Form and Content
As an expression of Harlem Renaissance inventiveness and as a part of the continuum of cultural creativity during the 1920’s, God’s Trombones: Seven Negro Sermons in Verse is James Weldon Johnson’s adaptation of African American folk sermons into an artistic form. The book contains eight poetic sermons—“Listen Lord,” “The Creation,” “The Prodigal Son,” “Go Down, Death,” “Noah Built the Ark,” “The Crucifixion,” “Let My People Go,” and “The Judgment Day”—written as monologues in the familiar call-and-response mode associated with the plantation preacher. Unlike Paul Laurence Dunbar, the author’s distinguished forerunner who became famous for writing dialect poetry, Johnson elects not to use dialect in his poems. Nevertheless, God’s Trombones does offer African rhythms and African American folk expressions, although Johnson maintains that the sermons are also saturated with Old Testament phraseology and King James English.

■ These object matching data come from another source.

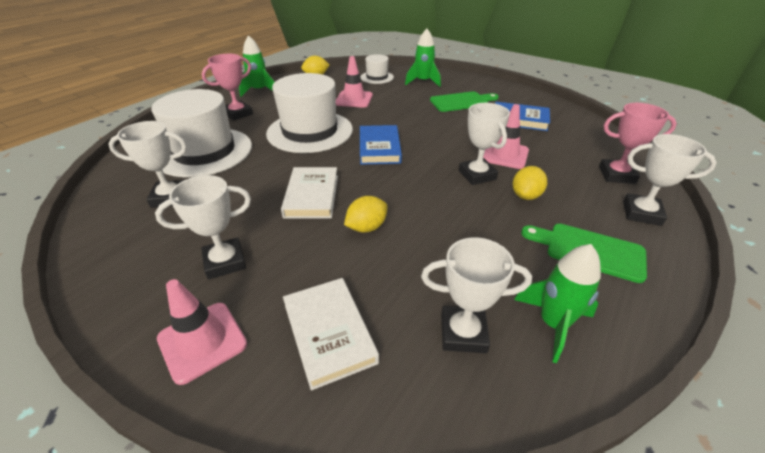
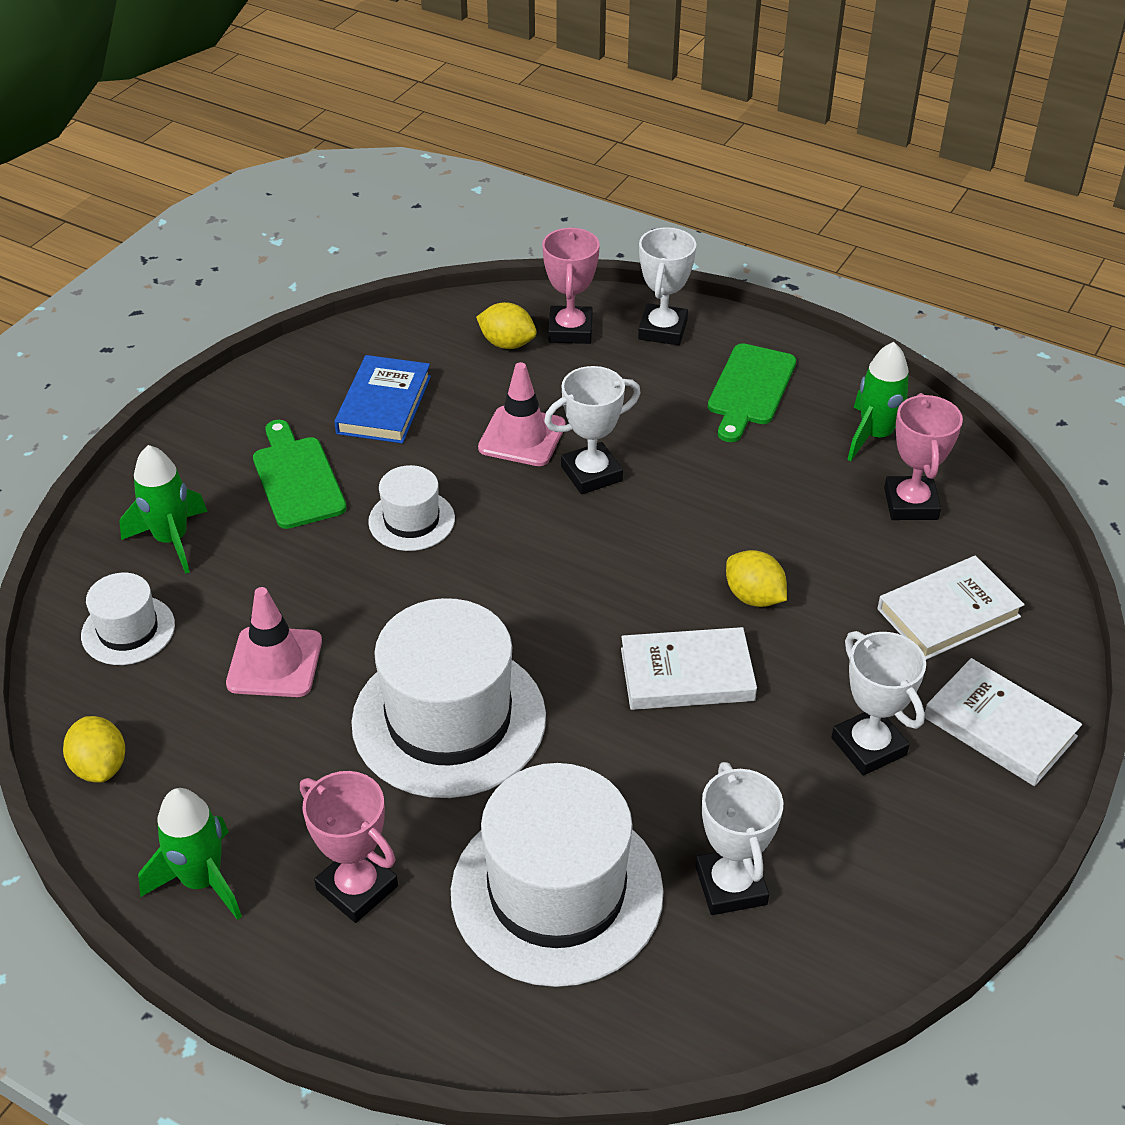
camera: 95 degrees left, 5 degrees up
pink traffic cone [157,279,247,385] -> white book [925,658,1082,786]
blue book [360,125,402,165] -> none
white trophy [421,237,532,353] -> pink trophy [884,393,963,520]
yellow lemon [512,166,547,200] -> yellow lemon moved to [476,302,537,349]
none -> white hat [368,465,455,551]

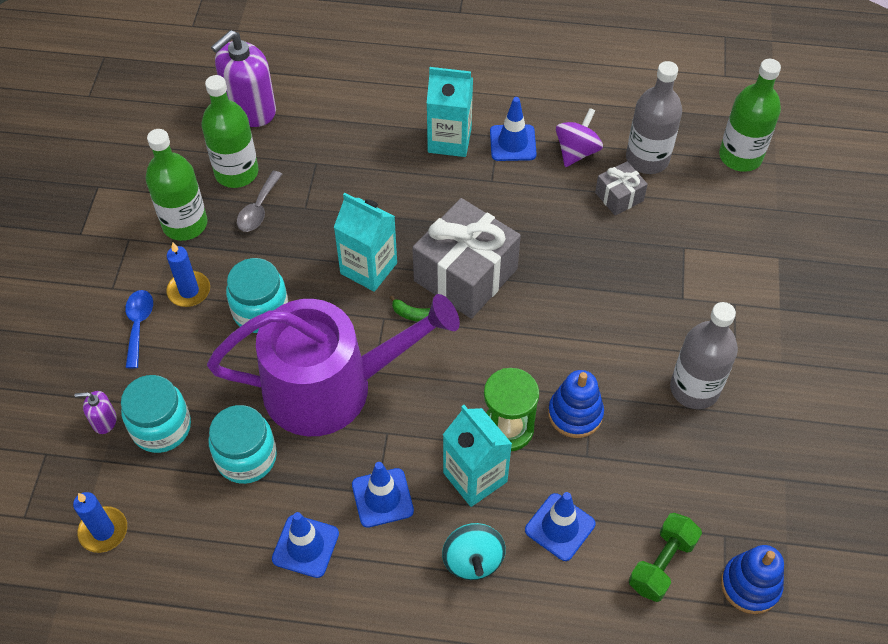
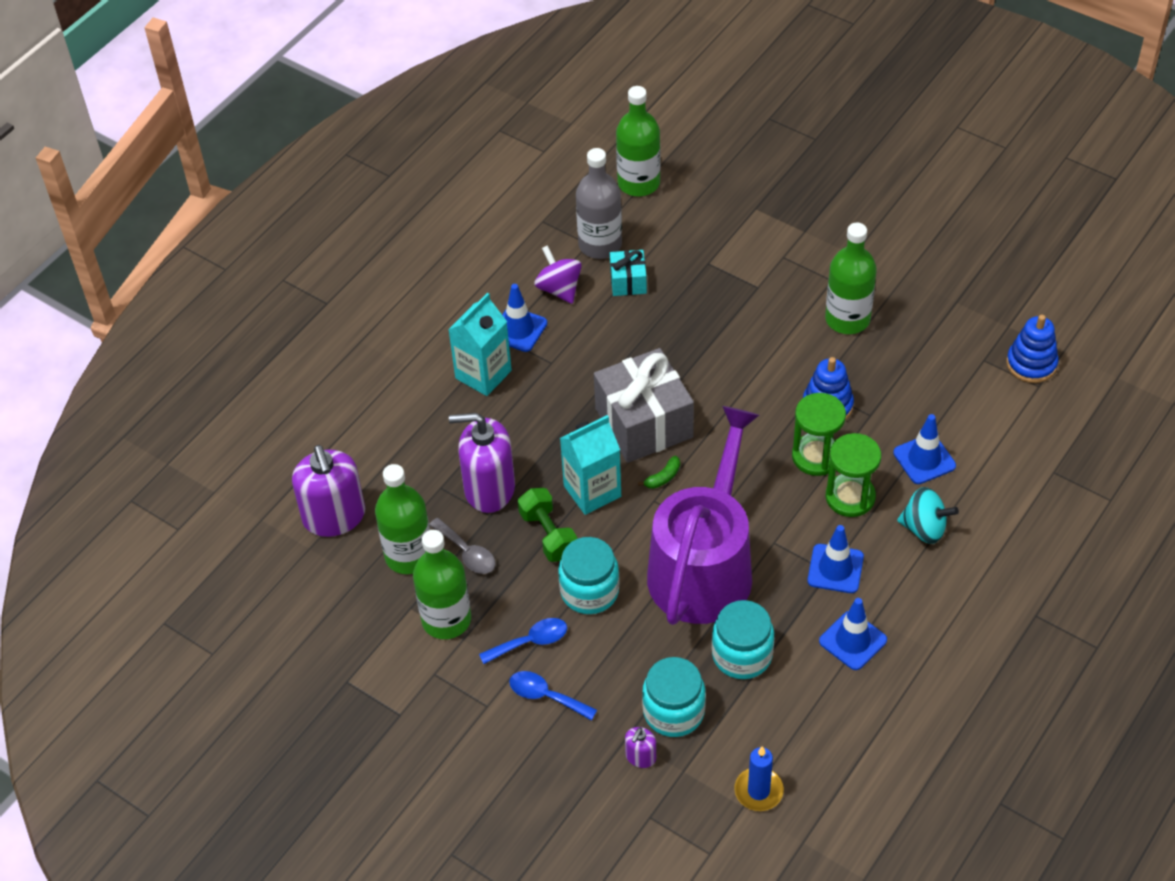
camera: 60 degrees left, 5 degrees down
blue candle [166,242,210,307] -> blue spoon [479,618,567,664]
turquoise carton [443,405,512,507] -> green hourglass [826,433,881,517]
grey gift [595,161,648,216] -> turquoise gift [610,250,647,296]
green dumbbell [629,513,702,602] -> green dumbbell moved to [518,488,577,562]
grey bottle [670,302,738,409] -> green bottle [825,223,877,334]
none -> purple soap dispenser [449,413,515,513]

Genesis provides the basic material for “The Creation” and “Noah Built the Ark”; the Exodus account of Moses and the burning bush unfolds into distinct contemporaneous overtones in “Let My People Go”; details taken from the Gospels of Matthew, Mark, Luke, and John are recognizable in “The Crucifixion”; from Luke, Jesus’ parable on intemperance is made picturesque in “The Prodigal Son”; and Revelation provides a heavenward vision in “Go Down, Death” and “The Judgment Day.” Of particular note, the sermons are studded with echoes of actual spirituals and delivered in the tradition of the nineteenth century orator, where message and art (gestures and phonology) are intertwined.